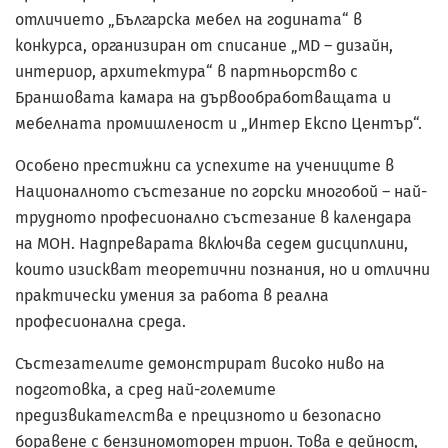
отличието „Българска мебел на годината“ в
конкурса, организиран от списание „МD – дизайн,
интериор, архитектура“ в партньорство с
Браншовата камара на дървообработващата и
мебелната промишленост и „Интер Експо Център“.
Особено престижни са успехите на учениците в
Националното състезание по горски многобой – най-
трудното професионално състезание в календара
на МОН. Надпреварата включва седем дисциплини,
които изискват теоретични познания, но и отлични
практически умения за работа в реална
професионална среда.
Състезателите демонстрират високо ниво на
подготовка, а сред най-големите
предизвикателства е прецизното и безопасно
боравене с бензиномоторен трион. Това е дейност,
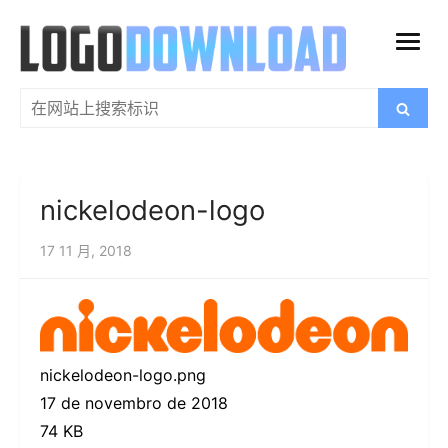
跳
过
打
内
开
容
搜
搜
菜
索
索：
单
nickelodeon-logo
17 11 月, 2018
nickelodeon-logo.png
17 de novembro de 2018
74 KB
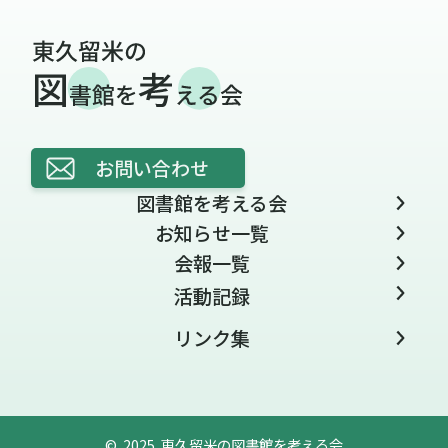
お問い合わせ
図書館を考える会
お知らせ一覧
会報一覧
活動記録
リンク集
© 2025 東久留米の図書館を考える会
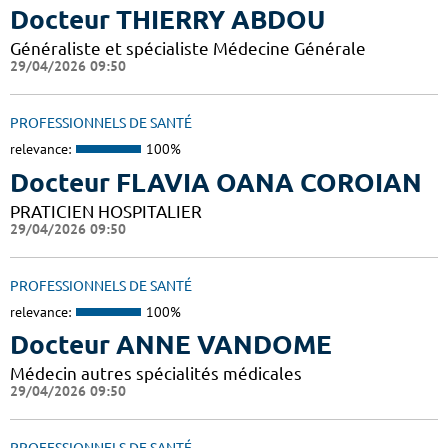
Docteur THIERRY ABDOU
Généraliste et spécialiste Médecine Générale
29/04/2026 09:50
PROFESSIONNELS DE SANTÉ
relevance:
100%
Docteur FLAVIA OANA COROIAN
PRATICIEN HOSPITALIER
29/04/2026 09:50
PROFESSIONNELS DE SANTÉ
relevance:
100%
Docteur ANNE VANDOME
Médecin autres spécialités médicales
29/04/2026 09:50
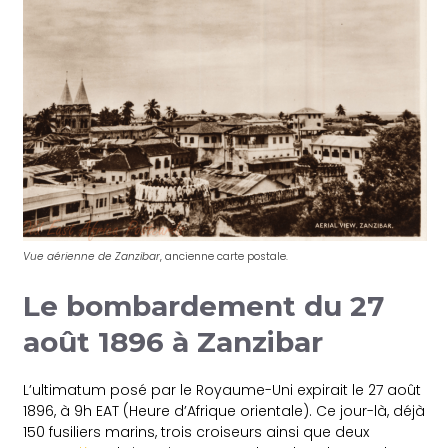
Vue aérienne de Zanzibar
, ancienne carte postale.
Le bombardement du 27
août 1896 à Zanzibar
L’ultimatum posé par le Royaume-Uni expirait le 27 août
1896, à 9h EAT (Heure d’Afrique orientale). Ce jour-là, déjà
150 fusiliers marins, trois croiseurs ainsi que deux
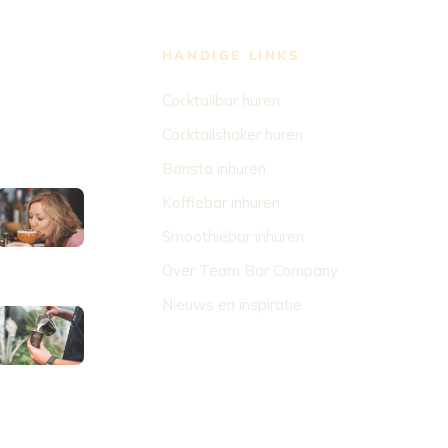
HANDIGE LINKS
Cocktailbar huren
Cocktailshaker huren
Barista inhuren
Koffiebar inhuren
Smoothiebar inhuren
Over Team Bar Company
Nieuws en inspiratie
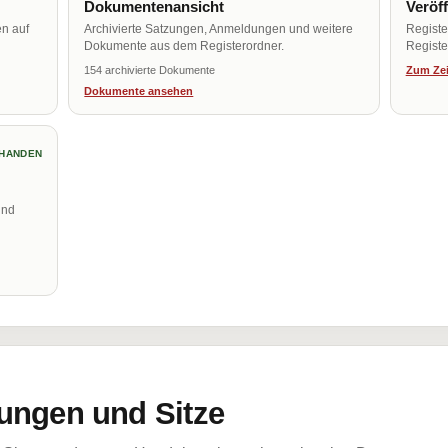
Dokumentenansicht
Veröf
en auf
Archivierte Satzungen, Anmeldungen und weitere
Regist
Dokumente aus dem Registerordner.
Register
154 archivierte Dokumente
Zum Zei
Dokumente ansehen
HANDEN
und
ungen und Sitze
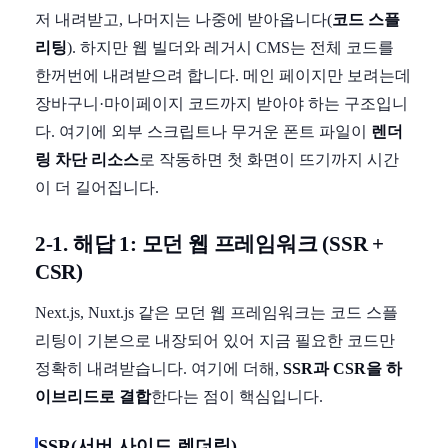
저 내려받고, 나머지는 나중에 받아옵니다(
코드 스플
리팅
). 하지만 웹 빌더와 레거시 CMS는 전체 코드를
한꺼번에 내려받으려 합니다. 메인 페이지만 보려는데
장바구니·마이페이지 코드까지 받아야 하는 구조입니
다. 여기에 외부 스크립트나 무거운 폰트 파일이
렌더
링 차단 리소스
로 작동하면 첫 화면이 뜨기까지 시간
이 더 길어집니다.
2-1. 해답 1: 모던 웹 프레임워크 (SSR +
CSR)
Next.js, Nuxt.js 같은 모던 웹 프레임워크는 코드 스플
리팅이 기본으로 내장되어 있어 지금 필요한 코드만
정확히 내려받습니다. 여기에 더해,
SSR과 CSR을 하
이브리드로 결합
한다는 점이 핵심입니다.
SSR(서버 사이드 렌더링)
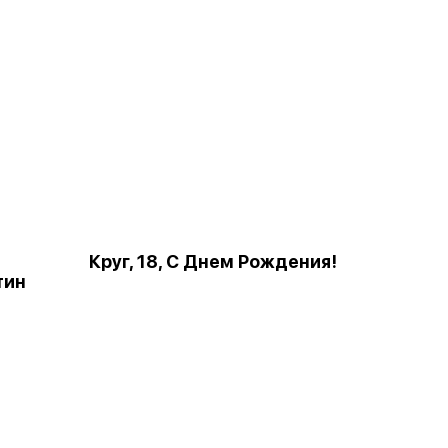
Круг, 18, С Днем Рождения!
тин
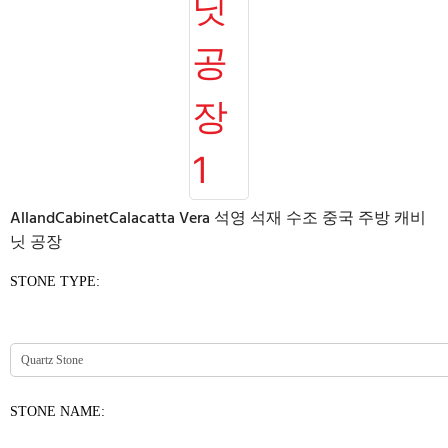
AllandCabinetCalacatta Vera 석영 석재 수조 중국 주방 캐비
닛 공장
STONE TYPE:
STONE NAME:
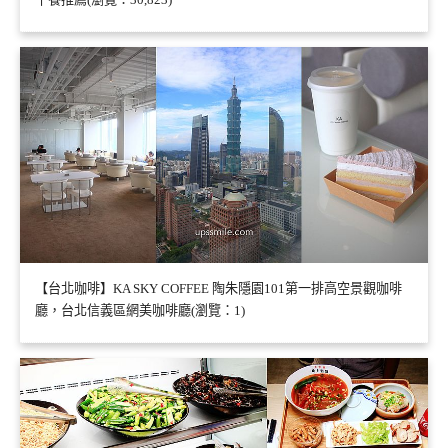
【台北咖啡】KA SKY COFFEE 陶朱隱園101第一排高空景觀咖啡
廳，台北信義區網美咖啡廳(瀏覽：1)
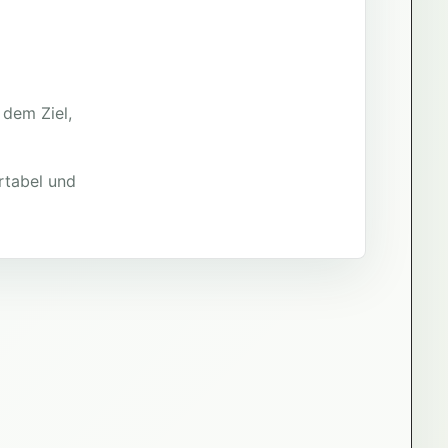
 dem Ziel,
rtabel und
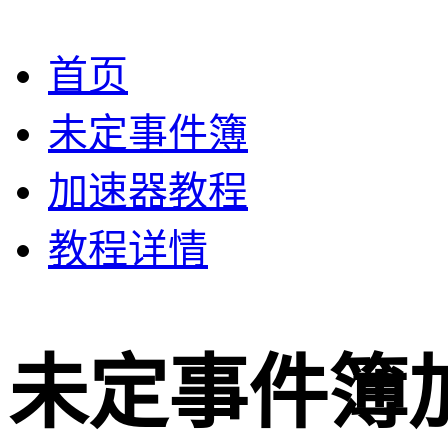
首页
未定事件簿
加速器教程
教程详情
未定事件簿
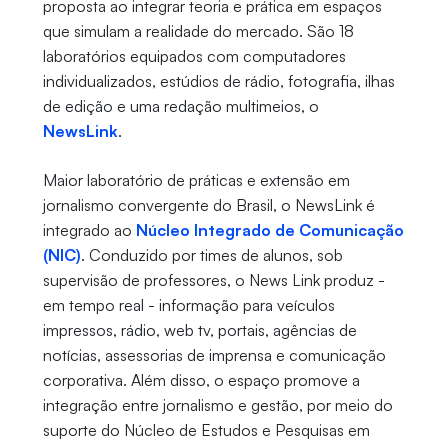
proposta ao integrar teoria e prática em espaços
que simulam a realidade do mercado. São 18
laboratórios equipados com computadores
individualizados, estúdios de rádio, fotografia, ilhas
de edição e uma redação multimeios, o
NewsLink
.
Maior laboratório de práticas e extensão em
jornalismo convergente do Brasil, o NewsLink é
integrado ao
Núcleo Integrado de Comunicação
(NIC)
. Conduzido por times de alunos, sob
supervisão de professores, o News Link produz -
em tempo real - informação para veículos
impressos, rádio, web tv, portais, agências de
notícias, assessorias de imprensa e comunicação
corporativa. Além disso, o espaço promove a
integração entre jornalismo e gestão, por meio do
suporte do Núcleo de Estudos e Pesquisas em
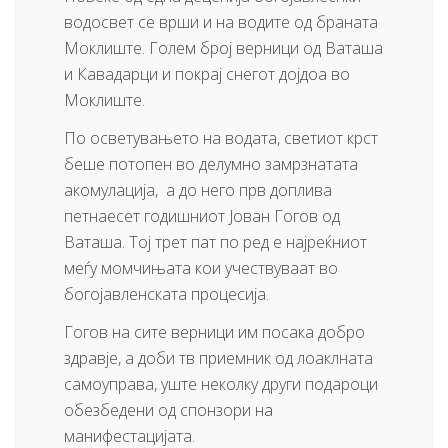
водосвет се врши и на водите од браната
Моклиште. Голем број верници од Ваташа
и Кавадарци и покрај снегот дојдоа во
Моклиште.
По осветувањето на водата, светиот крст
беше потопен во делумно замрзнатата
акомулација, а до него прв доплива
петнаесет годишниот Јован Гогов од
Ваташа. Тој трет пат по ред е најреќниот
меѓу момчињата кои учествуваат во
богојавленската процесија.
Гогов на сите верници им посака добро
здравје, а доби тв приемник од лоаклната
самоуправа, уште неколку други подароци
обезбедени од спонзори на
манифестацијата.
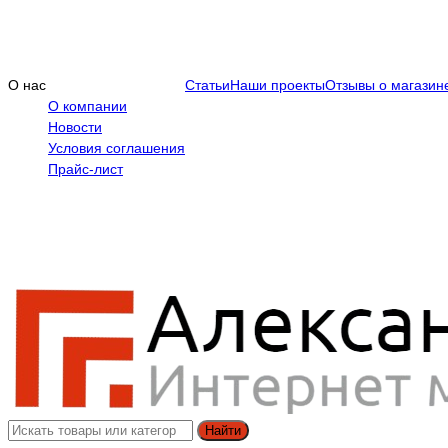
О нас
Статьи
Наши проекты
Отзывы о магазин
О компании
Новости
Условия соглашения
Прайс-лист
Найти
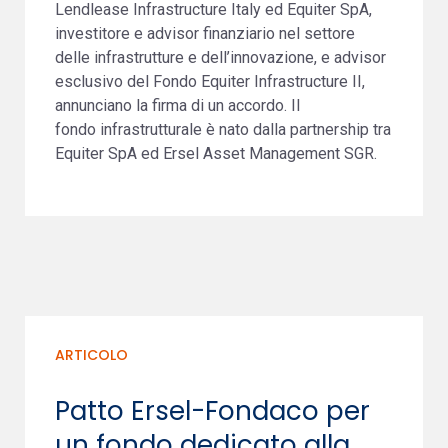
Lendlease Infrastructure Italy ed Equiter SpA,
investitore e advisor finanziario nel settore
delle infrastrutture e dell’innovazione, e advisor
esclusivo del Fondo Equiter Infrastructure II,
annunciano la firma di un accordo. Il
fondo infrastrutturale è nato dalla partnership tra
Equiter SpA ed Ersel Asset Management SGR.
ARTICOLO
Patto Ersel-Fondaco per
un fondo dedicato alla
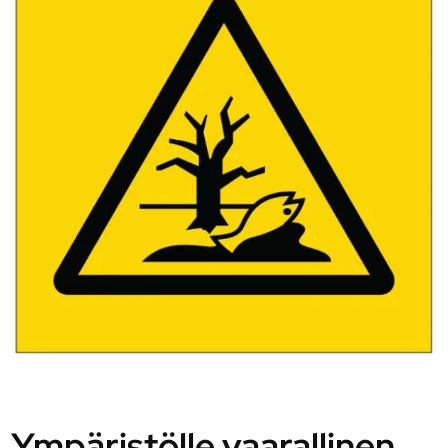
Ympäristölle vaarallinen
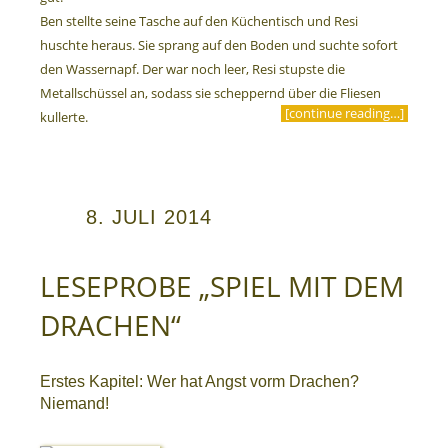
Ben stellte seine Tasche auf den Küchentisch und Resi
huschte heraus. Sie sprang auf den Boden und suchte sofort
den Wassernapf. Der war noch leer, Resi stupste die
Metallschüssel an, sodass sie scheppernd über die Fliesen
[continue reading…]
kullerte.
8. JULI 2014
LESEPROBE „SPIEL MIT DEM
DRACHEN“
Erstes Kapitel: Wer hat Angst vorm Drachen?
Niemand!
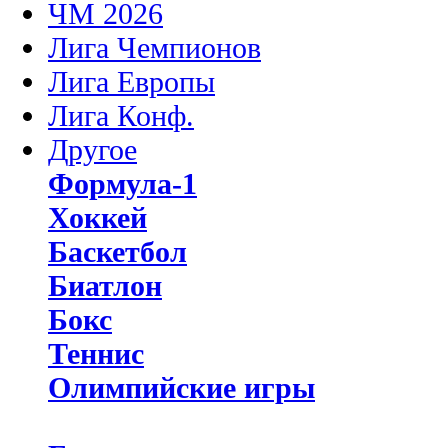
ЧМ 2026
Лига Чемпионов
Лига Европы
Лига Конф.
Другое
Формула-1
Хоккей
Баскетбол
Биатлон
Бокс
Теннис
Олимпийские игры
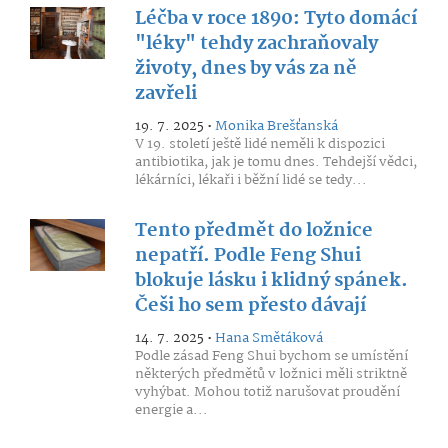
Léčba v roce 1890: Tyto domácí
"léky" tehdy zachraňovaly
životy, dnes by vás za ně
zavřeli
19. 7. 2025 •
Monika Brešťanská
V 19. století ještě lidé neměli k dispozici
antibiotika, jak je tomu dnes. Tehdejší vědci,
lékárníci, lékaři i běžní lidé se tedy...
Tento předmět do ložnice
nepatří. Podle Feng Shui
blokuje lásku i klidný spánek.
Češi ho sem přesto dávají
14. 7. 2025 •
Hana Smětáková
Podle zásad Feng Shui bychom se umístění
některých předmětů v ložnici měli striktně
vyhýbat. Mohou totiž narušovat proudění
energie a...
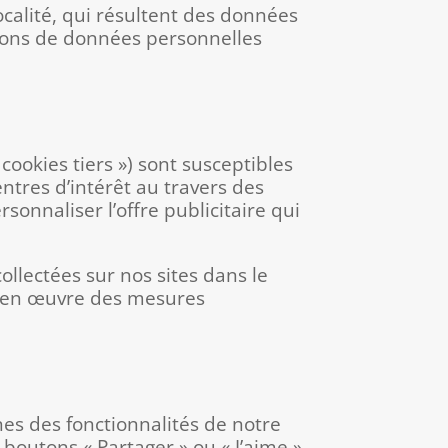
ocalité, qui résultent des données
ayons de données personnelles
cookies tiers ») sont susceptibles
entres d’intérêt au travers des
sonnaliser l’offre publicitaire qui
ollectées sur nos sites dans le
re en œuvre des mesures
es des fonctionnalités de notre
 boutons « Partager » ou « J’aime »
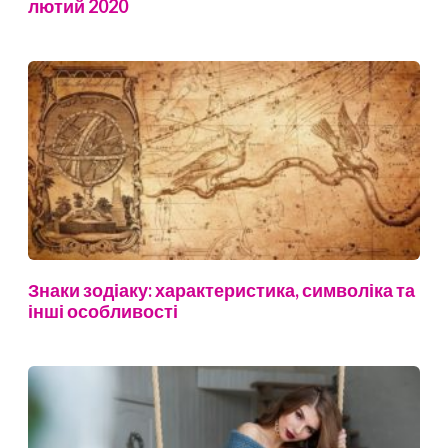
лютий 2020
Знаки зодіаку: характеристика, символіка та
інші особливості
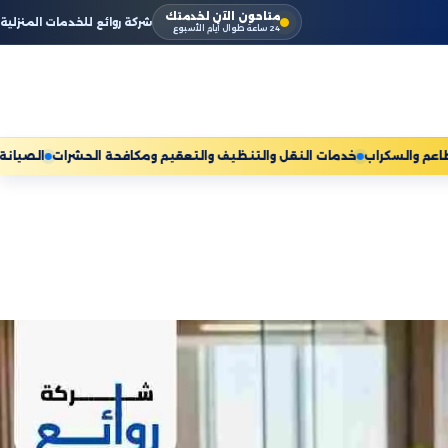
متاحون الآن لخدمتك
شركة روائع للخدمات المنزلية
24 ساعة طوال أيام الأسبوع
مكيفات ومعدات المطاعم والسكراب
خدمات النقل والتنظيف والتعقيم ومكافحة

= = = = =

> [Brief]:
Where a line in the listing above includes the string "rádio", copy that line.

> [Output for this exercise]:
individualizados, estúdios de rádio, fotografia, ilhas
impressos, rádio, web tv, portais, agências de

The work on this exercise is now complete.